Well, I'm back.
Ephemeral: You know that Doctor Who S3 episode "Blink"? The one where people keep getting pulled back in time and cross paths with a stranded Doctor, and have to live their way back towards the latter days from which they were pulled?
Yeah... you get the idea.
This article on the Chinese Wikipedia in the International Herald Tribune caught my eye.
Just who was Mao Zedong?
According to the English-language version of Wikipedia, the popular online encyclopedia, he was a victorious military and political leader who founded China's modern Communist state. He was also a man many saw as "a mass murderer, holding his leadership accountable for the deaths of tens of millions of innocent Chinese."
Switch to Wikipedia in Chinese, and one discovers a very different man. There, Mao Zedong's reputation is unsullied by any mention of a death toll in the great purges of the 1950s and 1960s, or for what many historians call the greatest famine in human history.
Andrew Lih comments here on a blow-by-blow comparison done by New York Times correspondent Howard French. For that, make no mistake about it, is what this is: an information war. Fought not with bullets but with electrons, granting history not to the physical victors but those who operate the Wikipedia server that your browser goes to by default, the Chinese Wikipedia stakes a claim for the 99% of Chinese users who don't bother to tunnel out from behind the Great Firewall using a proxy.
On 10 Jun 2006, I brought up a photo of Tank Man in the heart of Beijing, courtesy of English Wikipedia and the timely assistance of taiji_jian and his desktop Linux box. What did this accomplish, other than the thrill of the illicit? Well, to hear tell of Wikipedia founder Jimmy Wales' first attempts to get a foothold in China, it was really an all-or-nothing proposition. The whole (English) site, as some of you may know, is domain-level IP-blocked in China. The People's Republic of China (PRC) wanted Wales to voluntarily self-censor about 1% of Wikipedia's content, as Yahoo and Microsoft (and to a lesser, albeit more notorious extent, Google) already do. Wales said "nothing doing", and so the status quo of the Golden Shield (jing1 dun1, the PRC's propagandistic euphemism for Internet censorship) stayed in place. Replace "Shield" with "Curtain" and you get the idea.
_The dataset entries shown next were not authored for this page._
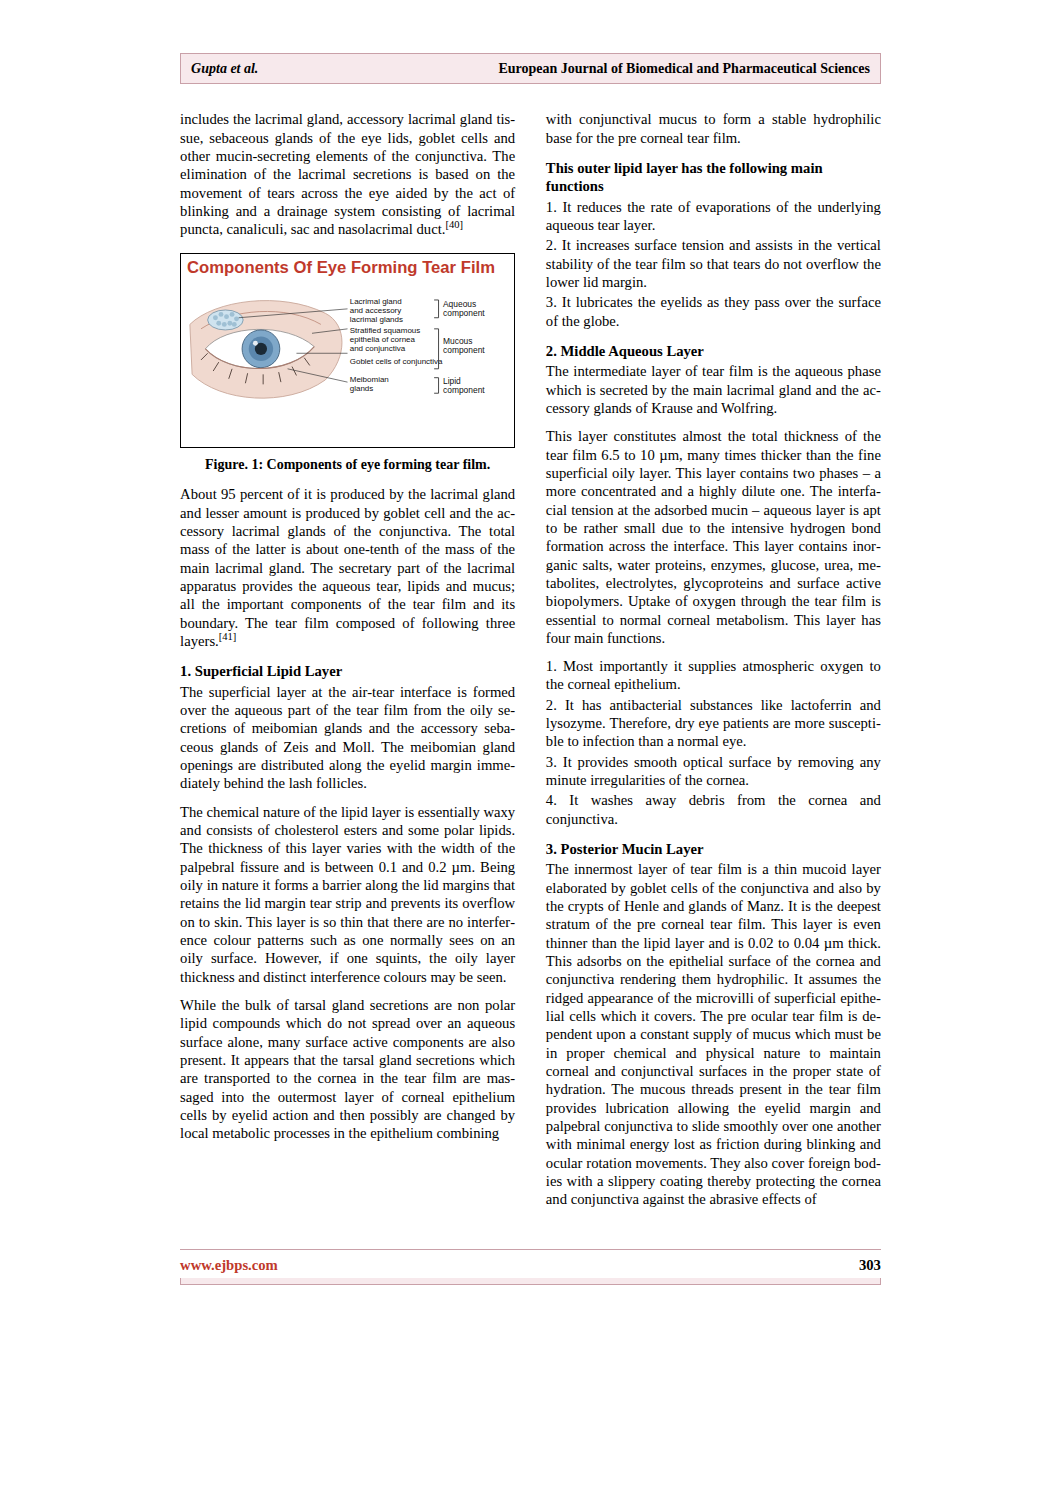Gupta et al.
European Journal of Biomedical and Pharmaceutical Sciences
includes the lacrimal gland, accessory lacrimal gland tissue, sebaceous glands of the eye lids, goblet cells and other mucin-secreting elements of the conjunctiva. The elimination of the lacrimal secretions is based on the movement of tears across the eye aided by the act of blinking and a drainage system consisting of lacrimal puncta, canaliculi, sac and nasolacrimal duct.[40]
Components Of Eye Forming Tear Film
Lacrimal gland and accessory lacrimal glands Stratified squamous epithelia of cornea and conjunctiva Goblet cells of conjunctiva Meibomian glands Aqueous component Mucous component Lipid component
Figure. 1: Components of eye forming tear film.
About 95 percent of it is produced by the lacrimal gland and lesser amount is produced by goblet cell and the accessory lacrimal glands of the conjunctiva. The total mass of the latter is about one-tenth of the mass of the main lacrimal gland. The secretary part of the lacrimal apparatus provides the aqueous tear, lipids and mucus; all the important components of the tear film and its boundary. The tear film composed of following three layers.[41]
1. Superficial Lipid Layer
The superficial layer at the air-tear interface is formed over the aqueous part of the tear film from the oily secretions of meibomian glands and the accessory sebaceous glands of Zeis and Moll. The meibomian gland openings are distributed along the eyelid margin immediately behind the lash follicles.
The chemical nature of the lipid layer is essentially waxy and consists of cholesterol esters and some polar lipids. The thickness of this layer varies with the width of the palpebral fissure and is between 0.1 and 0.2 µm. Being oily in nature it forms a barrier along the lid margins that retains the lid margin tear strip and prevents its overflow on to skin. This layer is so thin that there are no interference colour patterns such as one normally sees on an oily surface. However, if one squints, the oily layer thickness and distinct interference colours may be seen.
While the bulk of tarsal gland secretions are non polar lipid compounds which do not spread over an aqueous surface alone, many surface active components are also present. It appears that the tarsal gland secretions which are transported to the cornea in the tear film are massaged into the outermost layer of corneal epithelium cells by eyelid action and then possibly are changed by local metabolic processes in the epithelium combining
with conjunctival mucus to form a stable hydrophilic base for the pre corneal tear film.
This outer lipid layer has the following main functions
1. It reduces the rate of evaporations of the underlying aqueous tear layer.
2. It increases surface tension and assists in the vertical stability of the tear film so that tears do not overflow the lower lid margin.
3. It lubricates the eyelids as they pass over the surface of the globe.
2. Middle Aqueous Layer
The intermediate layer of tear film is the aqueous phase which is secreted by the main lacrimal gland and the accessory glands of Krause and Wolfring.
This layer constitutes almost the total thickness of the tear film 6.5 to 10 µm, many times thicker than the fine superficial oily layer. This layer contains two phases – a more concentrated and a highly dilute one. The interfacial tension at the adsorbed mucin – aqueous layer is apt to be rather small due to the intensive hydrogen bond formation across the interface. This layer contains inorganic salts, water proteins, enzymes, glucose, urea, metabolites, electrolytes, glycoproteins and surface active biopolymers. Uptake of oxygen through the tear film is essential to normal corneal metabolism. This layer has four main functions.
1. Most importantly it supplies atmospheric oxygen to the corneal epithelium.
2. It has antibacterial substances like lactoferrin and lysozyme. Therefore, dry eye patients are more susceptible to infection than a normal eye.
3. It provides smooth optical surface by removing any minute irregularities of the cornea.
4. It washes away debris from the cornea and conjunctiva.
3. Posterior Mucin Layer
The innermost layer of tear film is a thin mucoid layer elaborated by goblet cells of the conjunctiva and also by the crypts of Henle and glands of Manz. It is the deepest stratum of the pre corneal tear film. This layer is even thinner than the lipid layer and is 0.02 to 0.04 µm thick. This adsorbs on the epithelial surface of the cornea and conjunctiva rendering them hydrophilic. It assumes the ridged appearance of the microvilli of superficial epithelial cells which it covers. The pre ocular tear film is dependent upon a constant supply of mucus which must be in proper chemical and physical nature to maintain corneal and conjunctival surfaces in the proper state of hydration. The mucous threads present in the tear film provides lubrication allowing the eyelid margin and palpebral conjunctiva to slide smoothly over one another with minimal energy lost as friction during blinking and ocular rotation movements. They also cover foreign bodies with a slippery coating thereby protecting the cornea and conjunctiva against the abrasive effects of
www.ejbps.com
303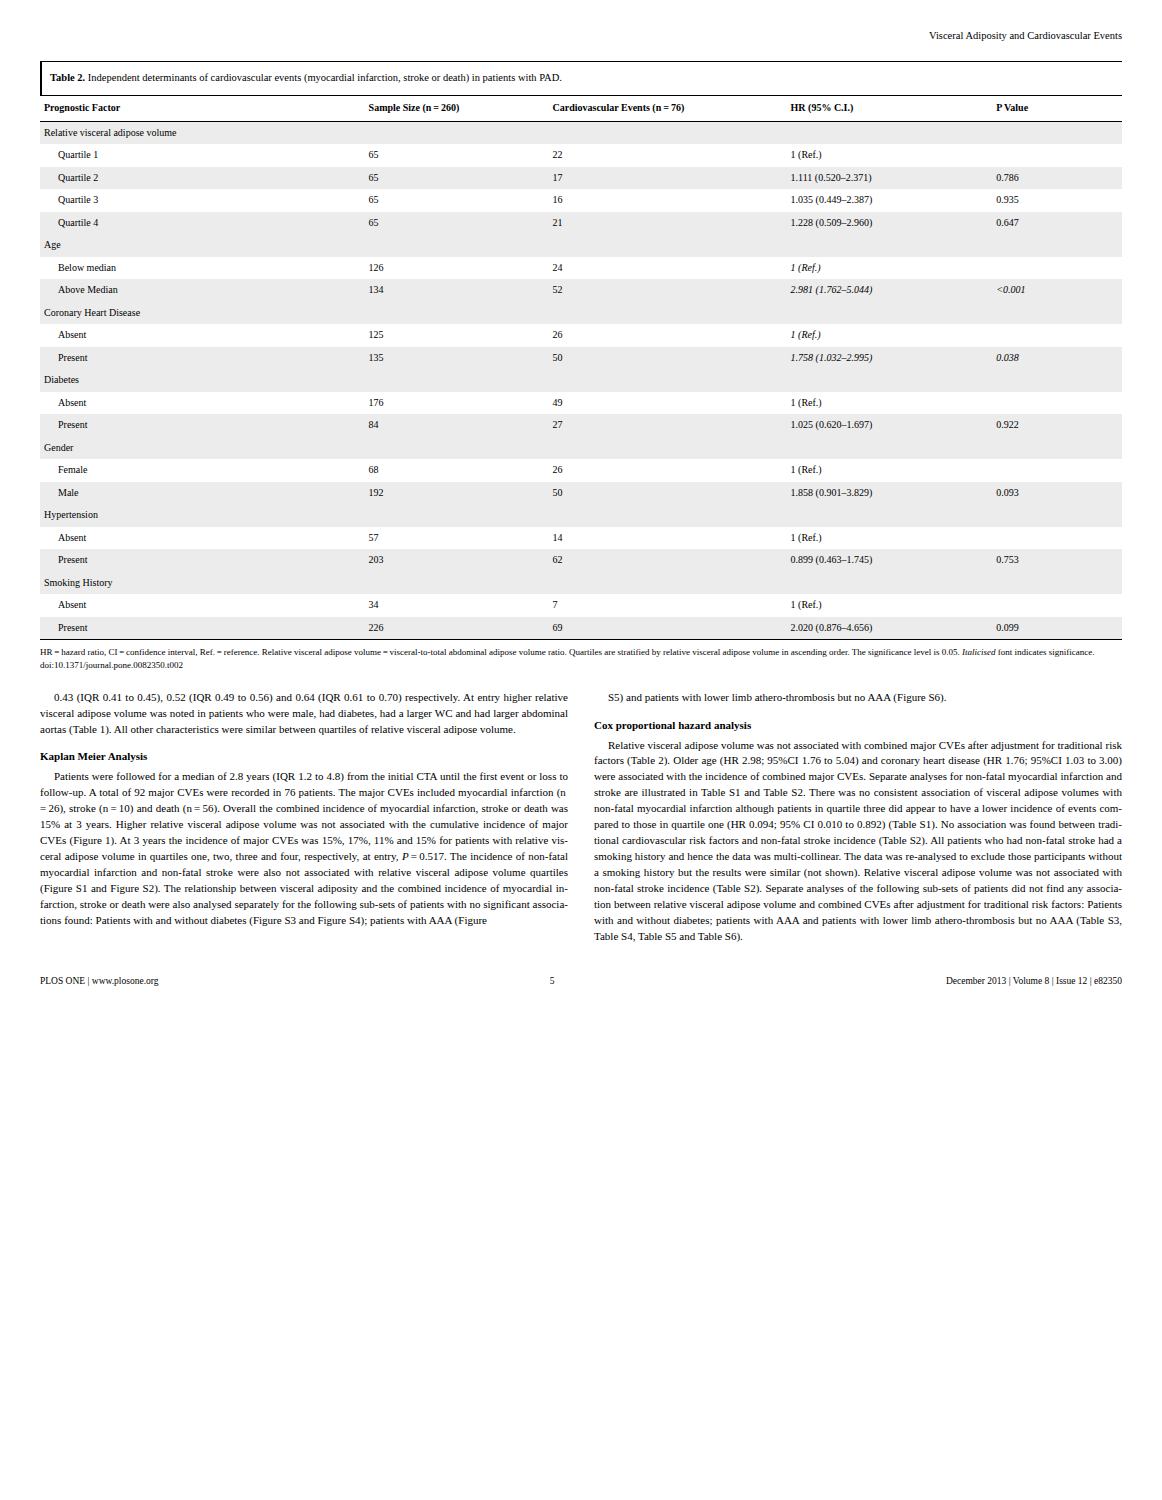Visceral Adiposity and Cardiovascular Events
Table 2. Independent determinants of cardiovascular events (myocardial infarction, stroke or death) in patients with PAD.
| Prognostic Factor | Sample Size (n = 260) | Cardiovascular Events (n = 76) | HR (95% C.I.) | P Value |
| --- | --- | --- | --- | --- |
| Relative visceral adipose volume |
| Quartile 1 | 65 | 22 | 1 (Ref.) | |
| Quartile 2 | 65 | 17 | 1.111 (0.520–2.371) | 0.786 |
| Quartile 3 | 65 | 16 | 1.035 (0.449–2.387) | 0.935 |
| Quartile 4 | 65 | 21 | 1.228 (0.509–2.960) | 0.647 |
| Age |
| Below median | 126 | 24 | 1 (Ref.) | |
| Above Median | 134 | 52 | 2.981 (1.762–5.044) | <0.001 |
| Coronary Heart Disease |
| Absent | 125 | 26 | 1 (Ref.) | |
| Present | 135 | 50 | 1.758 (1.032–2.995) | 0.038 |
| Diabetes |
| Absent | 176 | 49 | 1 (Ref.) | |
| Present | 84 | 27 | 1.025 (0.620–1.697) | 0.922 |
| Gender |
| Female | 68 | 26 | 1 (Ref.) | |
| Male | 192 | 50 | 1.858 (0.901–3.829) | 0.093 |
| Hypertension |
| Absent | 57 | 14 | 1 (Ref.) | |
| Present | 203 | 62 | 0.899 (0.463–1.745) | 0.753 |
| Smoking History |
| Absent | 34 | 7 | 1 (Ref.) | |
| Present | 226 | 69 | 2.020 (0.876–4.656) | 0.099 |
HR = hazard ratio, CI = confidence interval, Ref. = reference. Relative visceral adipose volume = visceral-to-total abdominal adipose volume ratio. Quartiles are stratified by relative visceral adipose volume in ascending order. The significance level is 0.05. Italicised font indicates significance.
doi:10.1371/journal.pone.0082350.t002
0.43 (IQR 0.41 to 0.45), 0.52 (IQR 0.49 to 0.56) and 0.64 (IQR 0.61 to 0.70) respectively. At entry higher relative visceral adipose volume was noted in patients who were male, had diabetes, had a larger WC and had larger abdominal aortas (Table 1). All other characteristics were similar between quartiles of relative visceral adipose volume.
Kaplan Meier Analysis
Patients were followed for a median of 2.8 years (IQR 1.2 to 4.8) from the initial CTA until the first event or loss to follow-up. A total of 92 major CVEs were recorded in 76 patients. The major CVEs included myocardial infarction (n = 26), stroke (n = 10) and death (n = 56). Overall the combined incidence of myocardial infarction, stroke or death was 15% at 3 years. Higher relative visceral adipose volume was not associated with the cumulative incidence of major CVEs (Figure 1). At 3 years the incidence of major CVEs was 15%, 17%, 11% and 15% for patients with relative visceral adipose volume in quartiles one, two, three and four, respectively, at entry, P = 0.517. The incidence of non-fatal myocardial infarction and non-fatal stroke were also not associated with relative visceral adipose volume quartiles (Figure S1 and Figure S2). The relationship between visceral adiposity and the combined incidence of myocardial infarction, stroke or death were also analysed separately for the following sub-sets of patients with no significant associations found: Patients with and without diabetes (Figure S3 and Figure S4); patients with AAA (Figure
S5) and patients with lower limb athero-thrombosis but no AAA (Figure S6).
Cox proportional hazard analysis
Relative visceral adipose volume was not associated with combined major CVEs after adjustment for traditional risk factors (Table 2). Older age (HR 2.98; 95%CI 1.76 to 5.04) and coronary heart disease (HR 1.76; 95%CI 1.03 to 3.00) were associated with the incidence of combined major CVEs. Separate analyses for non-fatal myocardial infarction and stroke are illustrated in Table S1 and Table S2. There was no consistent association of visceral adipose volumes with non-fatal myocardial infarction although patients in quartile three did appear to have a lower incidence of events compared to those in quartile one (HR 0.094; 95% CI 0.010 to 0.892) (Table S1). No association was found between traditional cardiovascular risk factors and non-fatal stroke incidence (Table S2). All patients who had non-fatal stroke had a smoking history and hence the data was multi-collinear. The data was re-analysed to exclude those participants without a smoking history but the results were similar (not shown). Relative visceral adipose volume was not associated with non-fatal stroke incidence (Table S2). Separate analyses of the following sub-sets of patients did not find any association between relative visceral adipose volume and combined CVEs after adjustment for traditional risk factors: Patients with and without diabetes; patients with AAA and patients with lower limb athero-thrombosis but no AAA (Table S3, Table S4, Table S5 and Table S6).
PLOS ONE | www.plosone.org
5
December 2013 | Volume 8 | Issue 12 | e82350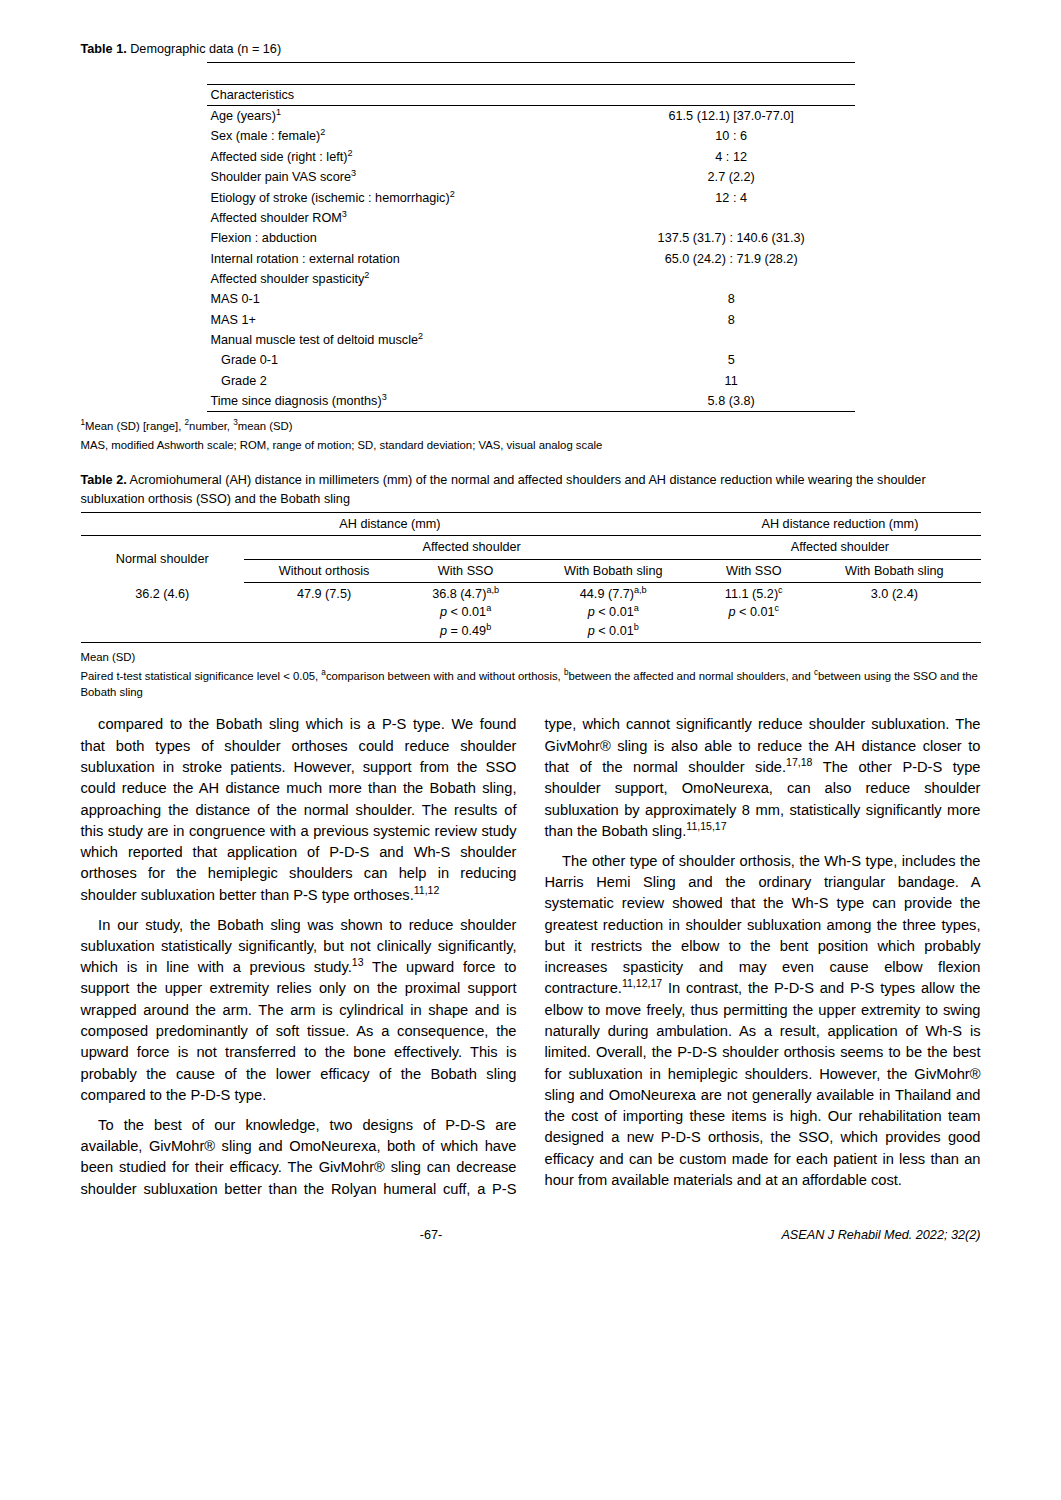Table 1. Demographic data (n = 16)
| Characteristics | |
| Age (years) 1 | 61.5 (12.1) [37.0-77.0] |
| Sex (male : female) 2 | 10 : 6 |
| Affected side (right : left) 2 | 4 : 12 |
| Shoulder pain VAS score 3 | 2.7 (2.2) |
| Etiology of stroke (ischemic : hemorrhagic) 2 | 12 : 4 |
| Affected shoulder ROM 3 | |
| Flexion : abduction | 137.5 (31.7) : 140.6 (31.3) |
| Internal rotation : external rotation | 65.0 (24.2) : 71.9 (28.2) |
| Affected shoulder spasticity 2 | |
| MAS 0-1 | 8 |
| MAS 1+ | 8 |
| Manual muscle test of deltoid muscle 2 | |
| Grade 0-1 | 5 |
| Grade 2 | 11 |
| Time since diagnosis (months) 3 | 5.8 (3.8) |
1Mean (SD) [range], 2number, 3mean (SD)
MAS, modified Ashworth scale; ROM, range of motion; SD, standard deviation; VAS, visual analog scale
Table 2. Acromiohumeral (AH) distance in millimeters (mm) of the normal and affected shoulders and AH distance reduction while wearing the shoulder subluxation orthosis (SSO) and the Bobath sling
| AH distance (mm) | AH distance reduction (mm) |
| --- | --- |
| Normal shoulder | Affected shoulder | Affected shoulder |
| Without orthosis | With SSO | With Bobath sling | With SSO | With Bobath sling |
| 36.2 (4.6) | 47.9 (7.5) | 36.8 (4.7) a,b p < 0.01 a p = 0.49 b | 44.9 (7.7) a,b p < 0.01 a p < 0.01 b | 11.1 (5.2) c p < 0.01 c | 3.0 (2.4) |
Mean (SD)
Paired t-test statistical significance level < 0.05, acomparison between with and without orthosis, bbetween the affected and normal shoulders, and cbetween using the SSO and the Bobath sling
compared to the Bobath sling which is a P-S type. We found that both types of shoulder orthoses could reduce shoulder subluxation in stroke patients. However, support from the SSO could reduce the AH distance much more than the Bobath sling, approaching the distance of the normal shoulder. The results of this study are in congruence with a previous systemic review study which reported that application of P-D-S and Wh-S shoulder orthoses for the hemiplegic shoulders can help in reducing shoulder subluxation better than P-S type orthoses.11,12
In our study, the Bobath sling was shown to reduce shoulder subluxation statistically significantly, but not clinically significantly, which is in line with a previous study.13 The upward force to support the upper extremity relies only on the proximal support wrapped around the arm. The arm is cylindrical in shape and is composed predominantly of soft tissue. As a consequence, the upward force is not transferred to the bone effectively. This is probably the cause of the lower efficacy of the Bobath sling compared to the P-D-S type.
To the best of our knowledge, two designs of P-D-S are available, GivMohr® sling and OmoNeurexa, both of which have been studied for their efficacy. The GivMohr® sling can decrease shoulder subluxation better than the Rolyan humeral cuff, a P-S type, which cannot significantly reduce shoulder subluxation. The GivMohr® sling is also able to reduce the AH distance closer to that of the normal shoulder side.17,18 The other P-D-S type shoulder support, OmoNeurexa, can also reduce shoulder subluxation by approximately 8 mm, statistically significantly more than the Bobath sling.11,15,17
The other type of shoulder orthosis, the Wh-S type, includes the Harris Hemi Sling and the ordinary triangular bandage. A systematic review showed that the Wh-S type can provide the greatest reduction in shoulder subluxation among the three types, but it restricts the elbow to the bent position which probably increases spasticity and may even cause elbow flexion contracture.11,12,17 In contrast, the P-D-S and P-S types allow the elbow to move freely, thus permitting the upper extremity to swing naturally during ambulation. As a result, application of Wh-S is limited. Overall, the P-D-S shoulder orthosis seems to be the best for subluxation in hemiplegic shoulders. However, the GivMohr® sling and OmoNeurexa are not generally available in Thailand and the cost of importing these items is high. Our rehabilitation team designed a new P-D-S orthosis, the SSO, which provides good efficacy and can be custom made for each patient in less than an hour from available materials and at an affordable cost.
-67-
ASEAN J Rehabil Med. 2022; 32(2)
Fast-forward ahead a few months: there is now a growing awareness of the dichotomy between the Chinese and English Wikipedias. Is it censorship? A Potemkin village kind of syndrome? Yes and yes, but only for that pesky 1%. You see, there are just a few articles, such as those concerning dissidents such as Wang Dan and the Tiananmen Square Massacre, that are touchy for the PRC. 1% of the content for 1% of the readership - the proxy users - doesn't pose an issue. The PRC government knows that there are people who tunnel out of curiosity or just to buck the trends. They know that there are closet dissidents who tunnel, and you can be sure that the subversives they view as more dangerous than the casual college student wanting a taste of free information are surveilled. If, however, the readership expanded to, say, 10%, it might be a problem. You see, the PRC pulls down news articles about every would-be coup - every strike against a state-run facility, from an aircraft factory to a provincial university. The government knows that the information has been seen by that 1% already; it doesn't mind that it circulates within the infosphere of people who have self-selected out of the complacent infoproletariat. It is what happens to the 99% that the PRC government cares about, because when the information that it is possible to overthrow the state becomes common, then the state will be overthrown.
Napoleon Bonaparte said: "The art of the police is not to see what it is useless that it should see." That, too, is the art of the modern Chinese internet user... for the moment. Happily, we are reminded that Albert Einstein said: "Politics is for the moment; an equation is for eternity." The equation we are looking at is perhaps a limit theorem, counting the days to a convergence that cannot be willed, or edited, away.